Another thing I might mention is that for many years complex arithmetic and multidimensional arrays were highly inefficient. That is why you often find code rewritten to do complex calculations using only real variables, and matrices addressed with a single linear index.

I started on Fortran IV (WATFIV) on punch cards, and my early working years were VS FORTRAN v1 (IBM, Fortran 77 level). Lots of good advice in this thread.

I would add that you have to distinguish between things done to get the beast to run at all, versus things that "optimize" the code, versus things that are more readable and maintainable. I can remember dealing with VAX overlays in trying to get DOE simulation code to run on IBM with virtual memory (they had to be removed and the whole thing turned into one address space).

I would certainly start by carefully restructuring FORTRAN IV control structures to at least FORTRAN 77 level, with proper indentation and commenting. Try to get rid of primitive control structures like ASSIGN and COMPUTED GOTO and arithmetic IF, and of course, as many GOTOs as you can (using IF-THEN-ELSE-ENDIF). Definitely use IMPLICIT NONE in every routine, to force you to properly declare all variables (you wouldn't believe how many bugs I caught in other people's code -- typos in variable names). Watch out for "premature optimizations" that you're better off letting the compiler handle by itself.
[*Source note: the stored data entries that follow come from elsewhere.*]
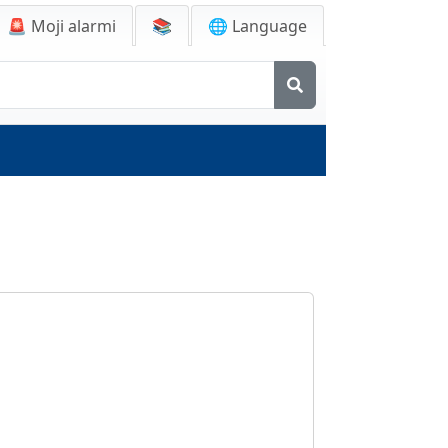
🚨
Moji alarmi
📚
🌐 Language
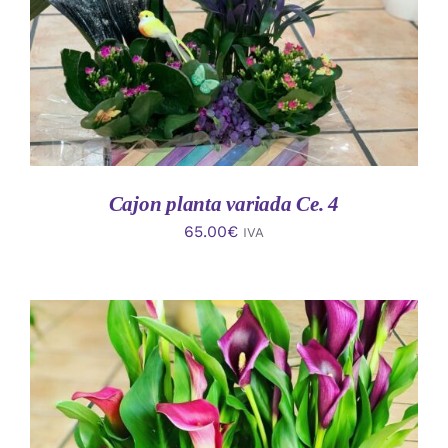
Cajon planta variada Ce. 4
65.00
€
IVA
If this code is to continue to live and be maintainable, you owe it to yourself and your successors to make it readable and understandable. Just be certain of what you are doing as you change the code! FORTRAN has lots of peculiar constructs that can easily trip up someone coming from the C side of the programming world. Remember than FORTRAN dates back to the mid-late '50s, when there was no such thing as a science of language and compiler design, just ad hoc hacking together of something (sorry, Dr. B!).